Exhibit 5.1
| | |
| | ![LOGO](https://capedge.com/proxy/8-K/0001193125-24-073519/g812515g0321023845092.jpg) |
Charles A. Brawley, III | | Campbell Soup Company |
Executive Vice President, General Counsel and | | 1 Campbell Place |
Corporate Secretary | | Camden, NJ 08103 |
| | 856.342.3649 |
| | Fax: 856.342.3889 |
March 21, 2024
Campbell Soup Company
1 Campbell Place
Camden, New Jersey 08103-1799
Ladies and Gentlemen:
In my capacity as Executive Vice President, General Counsel and Corporate Secretary of Campbell Soup Company, a New Jersey corporation (the “Company”), I am furnishing this opinion in connection with the offer and sale by the Company of $400,000,000 aggregate principal amount of 5.300% Notes due 2026 (the “2026 Notes”), $500,000,000 aggregate principal amount of 5.200% Notes due 2027 (the “2027 Notes”), $600,000,000 aggregate principal amount of 5.200% Notes due 2029 (the “2029 Notes”) and $1,000,000,000 aggregate principal amount of 5.400% Notes due 2034 (the “2034 Notes” and, together with the 2026 Notes, the 2027 Notes and the 2029 Notes, the “Notes”) issued pursuant to (i) that certain Underwriting Agreement dated March 19, 2024 (the “Agreement”) by and among the Company and Barclays Capital Inc., BNP Paribas Securities Corp., BofA Securities, Inc., Citigroup Global Markets Inc. and J.P. Morgan Securities LLC as representatives of the several underwriters named therein and (ii) that certain Indenture dated as of March 19, 2015 (the “Indenture”) by and between the Company and Computershare Trust Company, N.A. (as successor in interest to Wells Fargo Bank, National Association), as retiring trustee, as amended and supplemented by the First Supplemental Indenture, dated as of August 17, 2023 among the Company, Computershare Trust Company, N.A. (as successor in interest to Wells Fargo Bank, National Association), as retiring trustee, and U.S. Bank Trust Company, National Association, as successor trustee for any series of debt securities issued in the future (the “Trustee”).

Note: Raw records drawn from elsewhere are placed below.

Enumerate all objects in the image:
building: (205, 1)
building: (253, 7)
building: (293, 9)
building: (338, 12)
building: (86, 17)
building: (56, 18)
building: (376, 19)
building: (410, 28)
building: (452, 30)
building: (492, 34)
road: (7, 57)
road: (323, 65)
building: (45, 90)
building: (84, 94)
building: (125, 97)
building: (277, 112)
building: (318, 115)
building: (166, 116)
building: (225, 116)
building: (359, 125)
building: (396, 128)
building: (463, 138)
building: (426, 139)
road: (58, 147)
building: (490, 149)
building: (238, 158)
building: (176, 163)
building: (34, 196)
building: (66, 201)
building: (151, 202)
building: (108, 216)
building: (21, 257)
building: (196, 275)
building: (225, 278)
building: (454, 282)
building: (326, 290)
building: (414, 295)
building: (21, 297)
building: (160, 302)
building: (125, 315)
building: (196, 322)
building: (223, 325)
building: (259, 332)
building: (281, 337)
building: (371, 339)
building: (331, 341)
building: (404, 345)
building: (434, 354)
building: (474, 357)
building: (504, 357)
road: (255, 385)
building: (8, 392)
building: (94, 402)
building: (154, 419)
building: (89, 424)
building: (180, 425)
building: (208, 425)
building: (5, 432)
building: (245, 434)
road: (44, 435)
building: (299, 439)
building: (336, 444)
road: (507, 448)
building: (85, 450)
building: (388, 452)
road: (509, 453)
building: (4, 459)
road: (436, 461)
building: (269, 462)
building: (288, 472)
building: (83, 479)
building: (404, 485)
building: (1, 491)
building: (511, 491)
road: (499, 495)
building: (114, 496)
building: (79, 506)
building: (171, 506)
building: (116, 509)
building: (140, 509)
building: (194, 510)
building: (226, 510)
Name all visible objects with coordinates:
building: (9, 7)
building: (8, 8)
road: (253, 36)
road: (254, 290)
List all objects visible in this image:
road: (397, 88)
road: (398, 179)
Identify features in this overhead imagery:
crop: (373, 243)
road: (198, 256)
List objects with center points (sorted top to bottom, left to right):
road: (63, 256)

In so acting, I or other members of the legal department of the Company have examined originals or copies, certified or otherwise identified to my satisfaction, of the Agreement and the Indenture and such corporate records, agreements, documents and other instruments, and such certificates or comparable documents of public officials and of officers and representatives of the Company as I or they have deemed relevant and necessary as a basis for the opinion hereinafter set forth. I or they have also made such inquiries of such officers and representatives as I have deemed relevant and necessary as a basis for the opinions hereinafter set forth.
In rendering this opinion, I have assumed, without inquiry, the legal capacity of all natural persons, the genuineness of all signatures, the authenticity of all documents submitted to me as originals, the conformity to the original documents of documents submitted to me as facsimile, electronic, certified or photostatic copies, and the authenticity of the originals of such copies.